L'extension des recherches
Les recherches actuelles portent sur de nouveaux quartiers urbains et périurbains tels que : un secteur situé au nord des thermes, de manière à comprendre son réseau hydraulique et l’extension du bâtiment, ainsi qu’un îlot à vocation artisanale, compris entre le cardo 2 et le macellum, qui doit être identifié comme une boulangerie. C’est pourquoi, en synergie avec le projet Circ-E de l’Université de Séville, dirigé par la professeure Oliva Rodríguez Gutiérrez, et grâce au soutien de la Commission des fouilles du ministère de l’Europe et des Affaires étrangères (MEAE) depuis 2022, cette mission archéologique développe aussi de nouveaux aspects liés notamment à l'élimination des déchets liquides (égouts) et solides (décharges urbaines).
L’objectif est ainsi de tenter d’évaluer l’état sanitaire de la ville, à travers différentes approches pluridisciplinaires. Ce sont donc toutes les composantes d’un réseau hydraulique complet qui sont représentées à Baelo Claudia mais elles n’avaient jamais été étudiées de manière exhaustive, alors que leur examen confirme l’originalité et la complexité de leur conception, commanditées par les autorités publiques ou du fait d’initiatives privées. L’étude du cycle de l’eau reflète ainsi l’évolution urbaine, ses transformations et les moyens mis en œuvre par les magistratures publiques pour satisfaire les besoins de la population.

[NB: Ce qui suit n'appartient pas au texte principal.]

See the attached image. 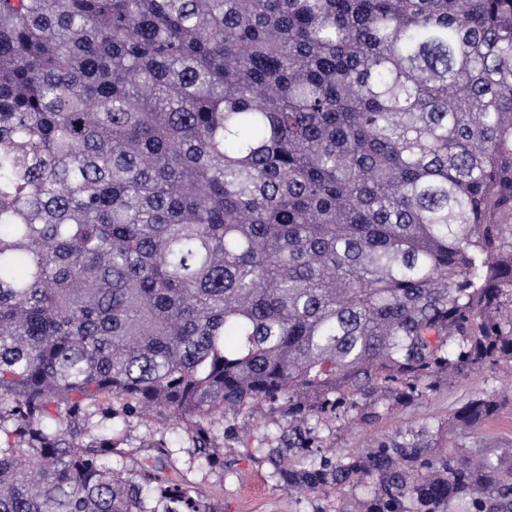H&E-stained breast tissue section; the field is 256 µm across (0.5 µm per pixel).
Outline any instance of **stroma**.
Listing matches in <instances>:
<instances>
[{
    "label": "stroma",
    "mask_w": 512,
    "mask_h": 512,
    "mask_svg": "<svg viewBox=\"0 0 512 512\" xmlns=\"http://www.w3.org/2000/svg\"><path fill=\"white\" fill-rule=\"evenodd\" d=\"M503 379L502 371L485 367L440 385L411 403H387L371 422L357 425L352 415L342 416L329 422L316 451L328 457L338 452L360 455L378 443L405 441L421 433L432 438L437 452L458 446L480 454L510 446L512 405L486 420L476 432L453 433L448 429L449 417L471 399L503 395ZM281 424L276 413L254 421L241 417L225 421L216 432L217 443L224 450L225 465L220 470L201 466L193 459L192 444L181 424L168 423L163 434L172 448L175 466L193 486L221 500L224 512H336L344 500L366 496L368 489L363 485L321 497L278 487L269 477L263 450L276 445Z\"/></svg>",
    "instance_id": "stroma-1"
}]
</instances>
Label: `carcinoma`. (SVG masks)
I'll return each mask as SVG.
<instances>
[{"mask_svg":"<svg viewBox=\"0 0 512 512\" xmlns=\"http://www.w3.org/2000/svg\"><path fill=\"white\" fill-rule=\"evenodd\" d=\"M512 368V0H0V512H223L227 414L338 512H512V448L307 450ZM477 398L449 425L497 414ZM154 431V423L134 419L129 427L121 431L124 435L121 447L139 448L154 434Z\"/></svg>","mask_w":512,"mask_h":512,"instance_id":"obj_1","label":"carcinoma"}]
</instances>
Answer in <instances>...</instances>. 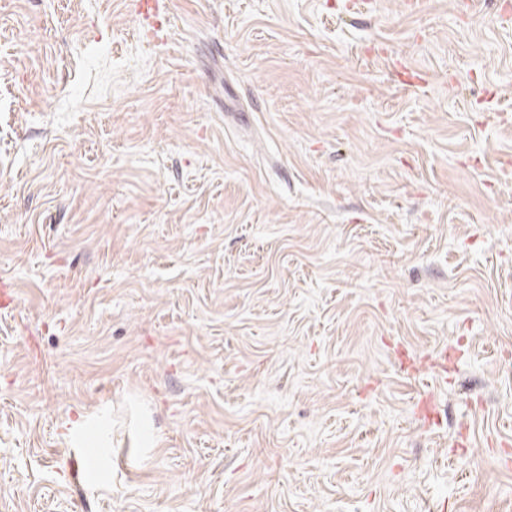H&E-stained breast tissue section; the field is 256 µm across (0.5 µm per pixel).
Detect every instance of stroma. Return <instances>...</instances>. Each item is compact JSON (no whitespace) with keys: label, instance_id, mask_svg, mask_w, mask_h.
<instances>
[{"label":"stroma","instance_id":"obj_1","mask_svg":"<svg viewBox=\"0 0 512 512\" xmlns=\"http://www.w3.org/2000/svg\"><path fill=\"white\" fill-rule=\"evenodd\" d=\"M458 3L0 0V512H512V11ZM135 11L141 23L154 33L156 19L164 12L166 2L163 0H134Z\"/></svg>","mask_w":512,"mask_h":512}]
</instances>
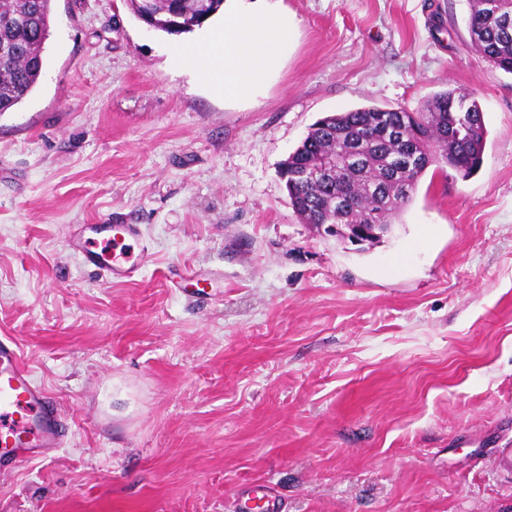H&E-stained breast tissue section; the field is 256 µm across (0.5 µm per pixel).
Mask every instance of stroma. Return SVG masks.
<instances>
[{"label":"stroma","mask_w":512,"mask_h":512,"mask_svg":"<svg viewBox=\"0 0 512 512\" xmlns=\"http://www.w3.org/2000/svg\"><path fill=\"white\" fill-rule=\"evenodd\" d=\"M295 47L253 105L170 60L128 0H52L0 117V336L64 422L0 512H512V75L467 0H280ZM473 92L477 174L427 170L380 243L303 223L281 163L323 116ZM136 224L111 282L71 228Z\"/></svg>","instance_id":"1"}]
</instances>
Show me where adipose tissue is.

Un projet international et pluridisciplinaire
Émanant notamment de rencontres scientifiques organisées à Poitiers (2015) et Cadix (2018) par des chercheurs de la Casa de Velázquez et de l’université de Cadix, ce projet pluridisciplinaire et novateur fédère une équipe internationale de chercheurs majoritairement français et espagnols, aux spécialités multiples (archéologues, archéomètres, géophysiciens, géomorphologues, paléobotanistes, archéozoologues, céramoglogues, topographes…) qui, par leurs approches croisées, travaillent à la fois à l’échelle du territoire de la ville de Baelo Claudia jusqu’à celle de quartiers spécifiques. Ainsi cette mission se décline en propspections sur le tracé extra-muros des trois aqueducs, en étude architecturale de la ville (par l’inventaire des structures liées à l’eau) et en sondages archéologiques dans différents secteurs urbains et péri-urbains, complétés par des analyses en laboratoire.
La mission est soutenue par le ministère de l'Europe et des Affaires étrangères.